Problems to work on
(1) In the commentary on Hertz's bankruptcy, how much debt does the writer say Hertz has taken on in recent years?
(2) List every span or point of time mentioned in the commentary on Hertz's bankruptcy, such as a number of weeks or a particular night.
(3) Proceed with the commentary on Hertz's bankruptcy from where it stops.

Page excerpt Block Start

… to paraphrase Susan Cadogan.
One of the first corporate dominoes fell this week as the car rental company, Hertz, commenced the bankruptcy process in the USA.
That a car rental company might file for Chapter 11 after 6 weeks of almost total cessation of global and domestic travel might not be so surprising, perhaps.
There’s an analogy to be had here though, which can be summarised by one question.
Before I pose that question, I will explain that this is the second time I posed it. The first was last night when we finally managed to visit friends for dinner. One of the couple was very much of the “one death is too many, regardless of the economic and long term social costs” attitude, so prevalent in all of the media class and nearly every national government.
She was also absolutely certain the published figures for fatalities from around the world were 100% accurate, despite also conceding the data collection methodologies varied by country and local jurisdiction.
Her reaction when I asked the following question was visceral; she physically moved and paused in her conversation. Depending on which psychology source you read, this can sometimes be an indication of a moment of cognitive dissonance. The question was this:
“Over recent years, Hertz has taken on $19bn of debt, so do you think Hertz died of the virus or simply with it?”.

Page excerpt Block End
Extracted information Block Start

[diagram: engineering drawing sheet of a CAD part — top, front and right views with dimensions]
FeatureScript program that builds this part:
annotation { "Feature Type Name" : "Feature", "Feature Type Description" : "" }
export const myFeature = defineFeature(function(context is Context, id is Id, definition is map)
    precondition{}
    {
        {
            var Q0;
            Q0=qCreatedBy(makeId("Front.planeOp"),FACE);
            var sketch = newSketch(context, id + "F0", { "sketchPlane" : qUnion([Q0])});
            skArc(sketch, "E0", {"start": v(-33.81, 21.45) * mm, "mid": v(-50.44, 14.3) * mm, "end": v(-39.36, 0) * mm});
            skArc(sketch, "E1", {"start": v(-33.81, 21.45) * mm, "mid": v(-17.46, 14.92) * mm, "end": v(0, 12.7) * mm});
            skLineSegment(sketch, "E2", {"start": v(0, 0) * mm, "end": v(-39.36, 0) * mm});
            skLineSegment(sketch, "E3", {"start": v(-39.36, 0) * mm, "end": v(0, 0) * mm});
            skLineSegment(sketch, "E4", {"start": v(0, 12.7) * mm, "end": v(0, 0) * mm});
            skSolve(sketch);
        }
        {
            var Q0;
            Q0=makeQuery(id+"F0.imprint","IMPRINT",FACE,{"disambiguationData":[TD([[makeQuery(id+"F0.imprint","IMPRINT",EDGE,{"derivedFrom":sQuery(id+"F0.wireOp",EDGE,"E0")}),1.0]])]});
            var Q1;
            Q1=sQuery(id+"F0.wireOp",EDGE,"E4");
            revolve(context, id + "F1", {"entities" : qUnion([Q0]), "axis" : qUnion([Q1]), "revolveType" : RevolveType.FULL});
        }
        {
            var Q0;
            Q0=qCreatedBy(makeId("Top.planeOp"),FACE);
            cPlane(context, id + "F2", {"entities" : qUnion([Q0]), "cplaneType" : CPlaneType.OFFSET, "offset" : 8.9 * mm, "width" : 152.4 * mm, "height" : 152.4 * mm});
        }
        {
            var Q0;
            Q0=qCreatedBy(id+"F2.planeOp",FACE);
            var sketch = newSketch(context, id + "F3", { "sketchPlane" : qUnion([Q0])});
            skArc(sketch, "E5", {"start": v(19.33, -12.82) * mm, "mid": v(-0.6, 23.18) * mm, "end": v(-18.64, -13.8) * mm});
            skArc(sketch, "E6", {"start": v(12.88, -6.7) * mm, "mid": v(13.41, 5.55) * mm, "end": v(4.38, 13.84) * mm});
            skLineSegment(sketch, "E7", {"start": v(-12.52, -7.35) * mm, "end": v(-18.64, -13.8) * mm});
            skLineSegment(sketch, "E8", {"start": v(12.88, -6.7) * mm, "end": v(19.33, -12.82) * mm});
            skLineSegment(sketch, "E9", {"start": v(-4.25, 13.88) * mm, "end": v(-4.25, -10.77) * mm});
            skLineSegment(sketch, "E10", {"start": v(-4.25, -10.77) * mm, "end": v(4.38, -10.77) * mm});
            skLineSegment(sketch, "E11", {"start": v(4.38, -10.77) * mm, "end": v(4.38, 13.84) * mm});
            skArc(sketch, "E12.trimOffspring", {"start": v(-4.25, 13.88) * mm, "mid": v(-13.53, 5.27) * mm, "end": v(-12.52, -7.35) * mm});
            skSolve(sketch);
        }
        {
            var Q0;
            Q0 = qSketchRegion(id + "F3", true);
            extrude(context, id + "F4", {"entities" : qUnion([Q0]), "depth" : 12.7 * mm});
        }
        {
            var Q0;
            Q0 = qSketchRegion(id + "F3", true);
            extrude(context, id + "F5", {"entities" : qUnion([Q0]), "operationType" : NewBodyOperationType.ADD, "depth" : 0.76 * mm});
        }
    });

Extracted information Block End

Exercise answers
(1) $19bn

(2) this week; 6 weeks; last night; recent years

(3)
Bill’s Opinion
The virus might have hurried Hertz and Virgin along to an early grave, but the debt level both companies had taken on was unsustainable by any objective measure.
What do we think will the Receiver will write as the cause of death on their death certificates?
On the subject of Hertz, were you aware of this debacle?
https://www.theregister.co.uk/2019/04/23/hertz_accenture_lawsuit/
Who, in the name of all that is holy, allows a management consultant to spend over $32m building a non-functional website?
“Who, in the name of all that is holy, allows a management consultant to spend over $32m building a non-functional website?”
Well….. I can guarantee there’s a government agency currently battling a similar dispute for similar amounts and lack of functionality. Standby for the newspaper headlines on that one….
The only way worse, i.e. more expensive & poorly prioritised, than hiring an Accountancy Firm to do something that is NOT accountancy, would be to hire a Law Firm to do it.
Bonus fuck-up points if either firm is corporate rather than a few partners in private practice. (Just coz I’m small business & our fuck-ups are NOTHING alongside the unholy stuff-ups corporates are capable of)
Of course one unnecessary death is too many. Now to look at the costs. Say that I value a life at an arbitrary ten million dollars. It sounds kind of reasonable. We could haggle that a young life with another fifty years expectancy per the life tables should be worth a bit more than mine with one year per tables. But let’s call it ten million to “save” one life by increasing the lifespan from one month to several decades. It’s tough and we’re all going to have to dig very deep into our pockets, but morally we just have to find those trillions to save all those lives.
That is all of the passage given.